* FRAGMENT
+--

Meerdere Nederlandse jihadisten namen deel aan misdaden tegen de Jezidi’s in Syrië en Irak. Dat stellen twee onderzoeksorganisaties die in de regio getuigenissen verzamelen van slachtoffers tegenover Argos. Tot nu toe was slechts één geval bekend.

Op drie augustus 2014 viel terreurgroep Islamitische Staat (IS) de regio Sinjar binnen. Duizenden Jezidi-mannen werden vermoord, vrouwen werden tot slaaf gemaakt en hun kinderen gekidnapt. Meisjes werden gedurende het schrikbewind van IS stelselmatig verkracht, jongens werden aan aan het front ingezet als kindsoldaat.

Vorig jaar erkende de Tweede Kamer de misdaden van de terreurgroep tegen het Jezidi-volk als genocide. Of dit een eerste stap is naar gerechtigheid voor de slachtoffers moet nog blijken. Onderzoeksorganisaties die Jezidi’s juridisch bijstaan, hekelen de trage en inefficiënte werkwijze van de Nederlandse autoriteiten.

Belofte minister

In 2020 beloofde toenmalig minister Stef Blok van Buitenlandse Zaken in antwoord op Kamervragen van het CDA dat Nederland actief de Jezidi-gemeenschap zou benaderen om hun getuigenissen te verzamelen en veilig te stellen ten behoeve van toekomstige strafprocedures tegen Nederlandse uitreizigers. 

Tot nu toe was slechts één geval bekend van een Nederlandse jihadiste die mogelijk betrokken is bij de misdaden: de Wageningse Ojone I. Tegenover het Algemeen Dagblad en het Parool vertelde de Jezidi-vrouw Layla Taloo dat zij als ‘sabaya’ (seksslavin) voor de Nederlandse het huishouden moest doen. Ook werd ze gevangengehouden en verkracht door Basil H, het vermoedelijke meesterbrein achter meerdere IS-aanslagen.

'Nederlandse mannen en vrouwen'

Uit gesprekken die Argos voerde met slachtoffers en autoriteiten in de regio, blijkt nu dat er meer aanwijzingen zijn voor betrokkenheid van Nederlandse jihadisten bij de genocide op de Jezidi-bevolking. ‘Ik kan er inhoudelijk nog niets over zeggen, maar het gaat over meer dan één Nederlander’, zegt Jela Keyany van CIGE. Deze onderzoekscommissie is opgezet door de lokale autoriteiten en bouwde de afgelopen jaren aan een database met getuigenissen van duizenden Jezidi’s.

+--

* AANGELEVERDE GEGEVENS
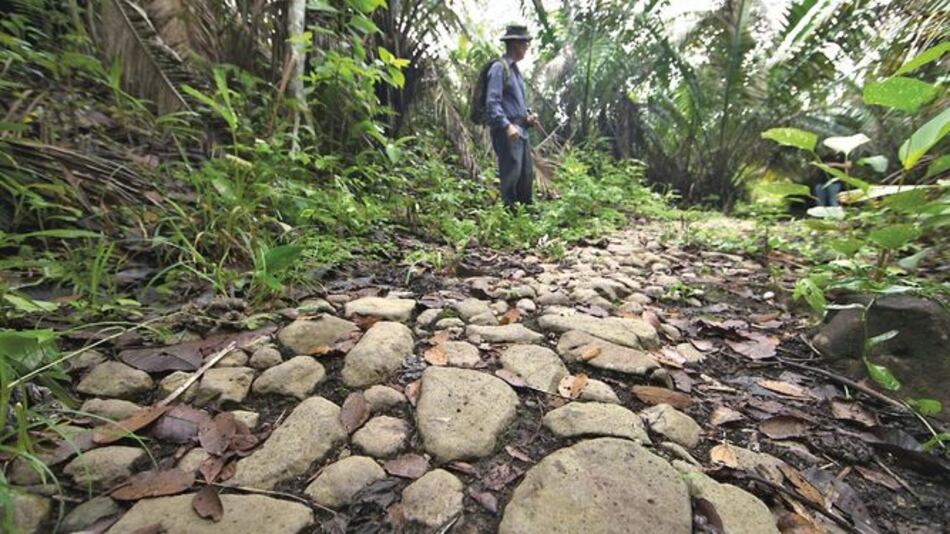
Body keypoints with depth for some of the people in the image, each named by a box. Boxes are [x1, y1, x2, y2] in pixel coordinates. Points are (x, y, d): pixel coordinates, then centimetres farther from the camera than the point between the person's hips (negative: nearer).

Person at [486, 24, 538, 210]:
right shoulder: (499, 68, -8)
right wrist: (507, 126, -25)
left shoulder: (515, 69, 20)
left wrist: (528, 116, 9)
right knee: (511, 175, -7)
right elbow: (492, 102, -17)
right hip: (507, 131, -9)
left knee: (527, 175, 12)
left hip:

+--

* DE OPDRACHT
Geef het gedeelte van het fragment over de Jezidi’s woordelijk terug, beginnend bij "Belofte minister" en eindigend bij "achter meerdere IS-aanslagen.".

* ANTWOORD HIERONDER
Belofte minister

In 2020 beloofde toenmalig minister Stef Blok van Buitenlandse Zaken in antwoord op Kamervragen van het CDA dat Nederland actief de Jezidi-gemeenschap zou benaderen om hun getuigenissen te verzamelen en veilig te stellen ten behoeve van toekomstige strafprocedures tegen Nederlandse uitreizigers. 

Tot nu toe was slechts één geval bekend van een Nederlandse jihadiste die mogelijk betrokken is bij de misdaden: de Wageningse Ojone I. Tegenover het Algemeen Dagblad en het Parool vertelde de Jezidi-vrouw Layla Taloo dat zij als ‘sabaya’ (seksslavin) voor de Nederlandse het huishouden moest doen. Ook werd ze gevangengehouden en verkracht door Basil H, het vermoedelijke meesterbrein achter meerdere IS-aanslagen.